D’après Carton et Poulet (1991), ce régionalisme, employé dans le Nord-Pas-de-Calais (région d’Avesnes et de Cambrai), est le continuateur de l’ancien français corion “courroie” (< lat. corrigia). Corion est attesté en ancien français sous la forme corjon (et corion en Flandre au 13e s., FEW), mais également avec le sens “lacet de chaussure” du milieu 16e au milieu 17e (Est 1549—Oud 1660, FEW ; “vieux mot” dans Corn 1694 ; ø Rich 1680, Fur 1690).
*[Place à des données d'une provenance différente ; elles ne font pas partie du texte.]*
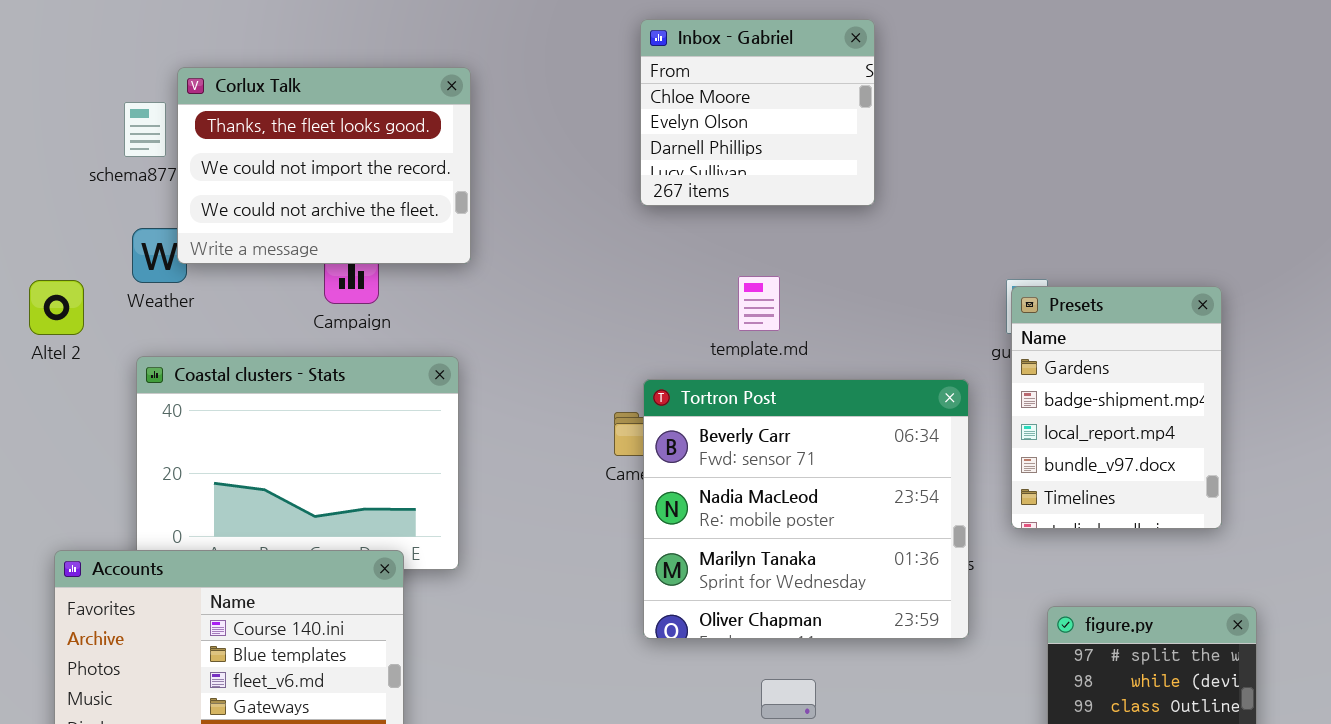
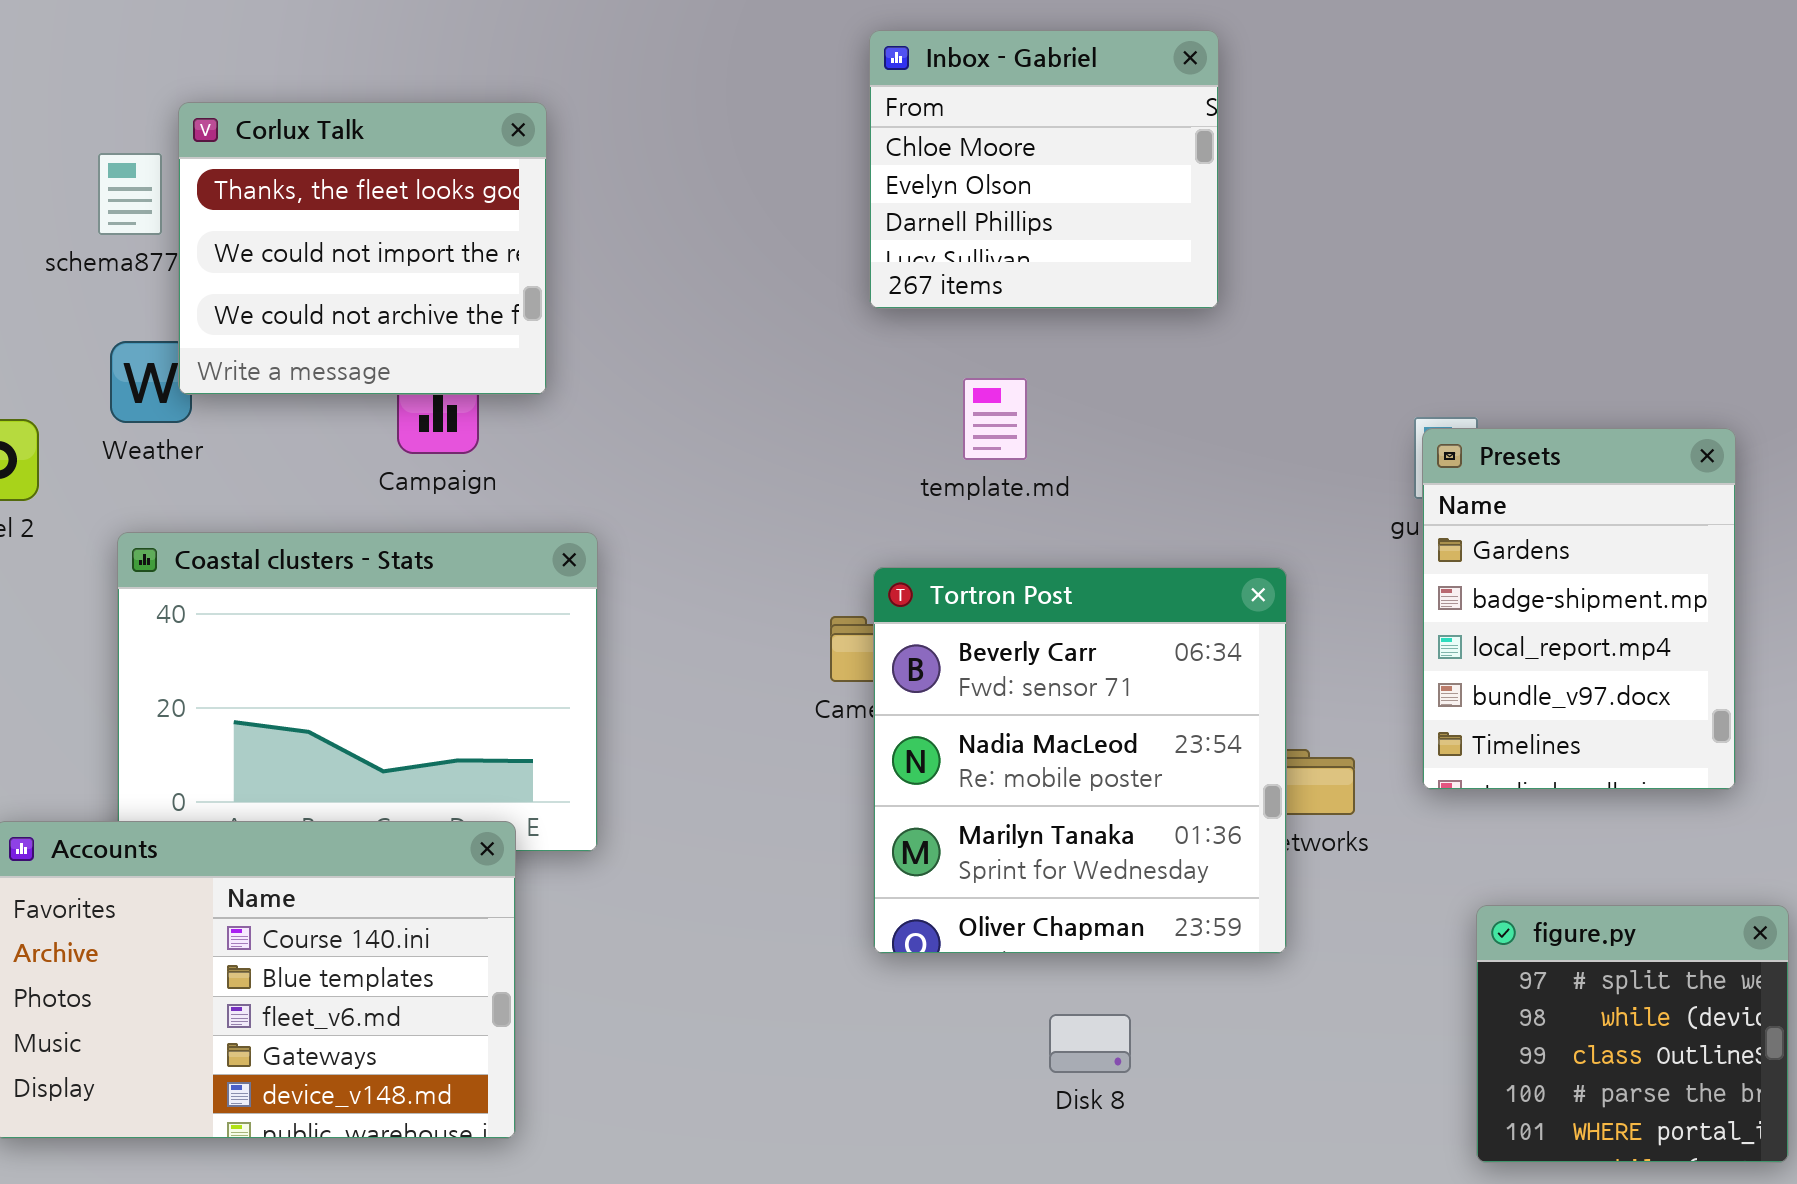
Corlux Talk: [177,67,471,264] -> [178,102,547,395], resized
template.md: [738,276,780,331] -> [963,378,1027,460], moved
Tortron Post: [643,379,969,639] -> [873,567,1287,954], resized

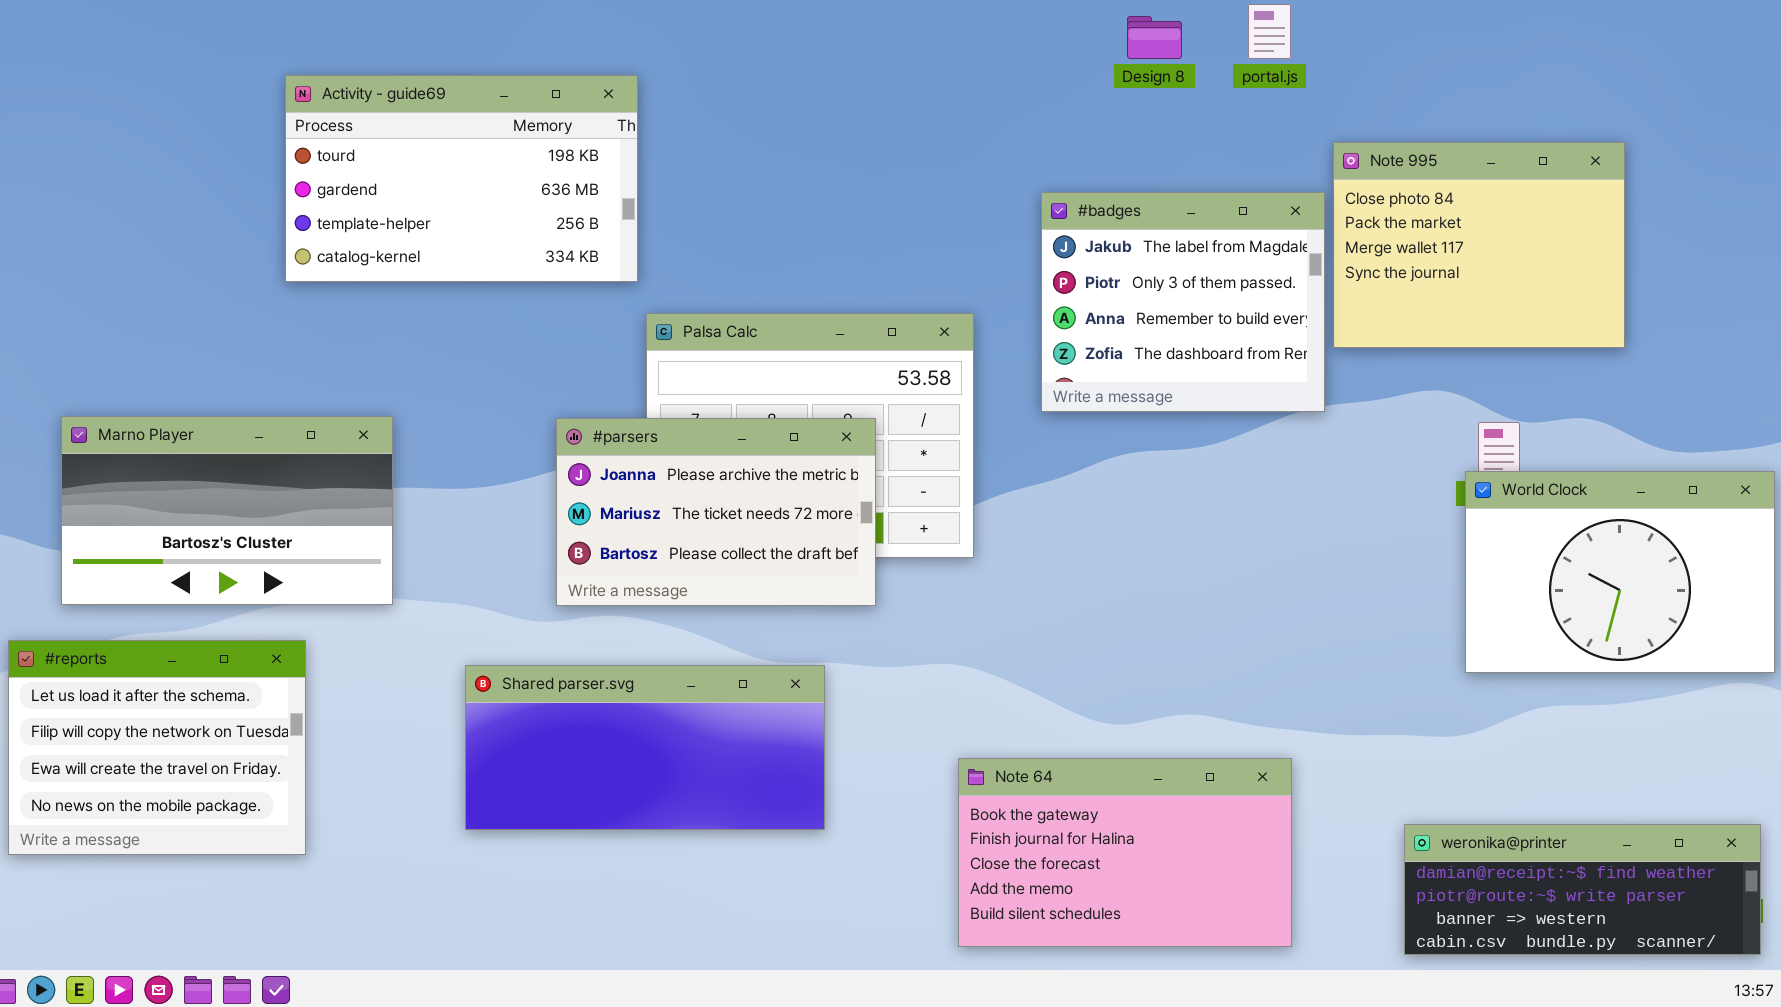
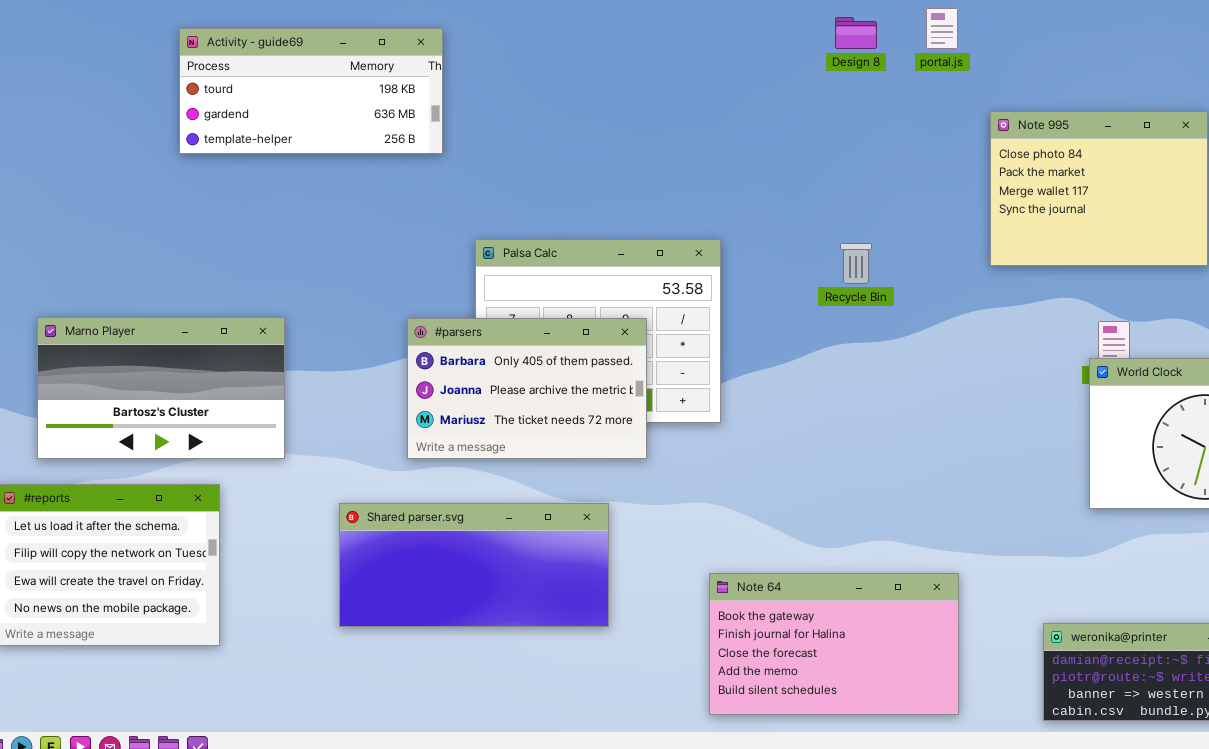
Activity - guide69: [285,75,638,282] -> [179,28,443,154], moved, resized
#badges: [1041,192,1325,412] -> none, closed
#parsers: [556,418,876,606] -> [407,318,647,459], scrolled up 1 row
C’est donc plutôt au moyen français et au français moderne qu’il faut relier ce régionalisme ; quant au préfixé qui a été inconnu du français commun, il est une création spécifique du français du Nord, mais est aussi une caractéristique, parmi les patois qui connaissent le type lexical, justement de ces mêmes parlers du Nord (FEW 2/2, 1223b). Le régionalisme peut donc avoir deux origines : emprunt aux patois du Nord, ou survivance d’un terme du moyen français avec préfixation en français régional.

[70] tarabater v. intr. “faire beaucoup de bruit”.Tarabater

Dubuisson et Bonin (1993) relient ce régionalisme, employé dans l’Allier et le Cher, à l’ancien français rabaster “faire du tapage”, que tarabater continuerait sous forme dérivée. Rabaster, rabater (du radical *rabb-) est en fait un verbe du moyen français et du français moderne (d’abord attesté en normand au 12e), usité de la fin 15e à la fin 17e. dans la langue commune (FEW 10, 1b-2a) Tarabater lui est peut-être relié par composition avec l’onomatopée tar- (proposition émise par FEW 10, 7a), mais n’a pas lui-même appartenu au français commun ; en revanche, c’est un verbe connu des parlers du Berry-Bourbonnais, du Forez et du Dauphiné (FEW 13/1, 108a). Le régionalisme peut donc avoir deux origines : soit un dérivé du français archaïque rabater (avec qui le lien n’est toutefois pas certain), soit un emprunt aux patois de l’Allier et du Cher où le type tarabater a cours.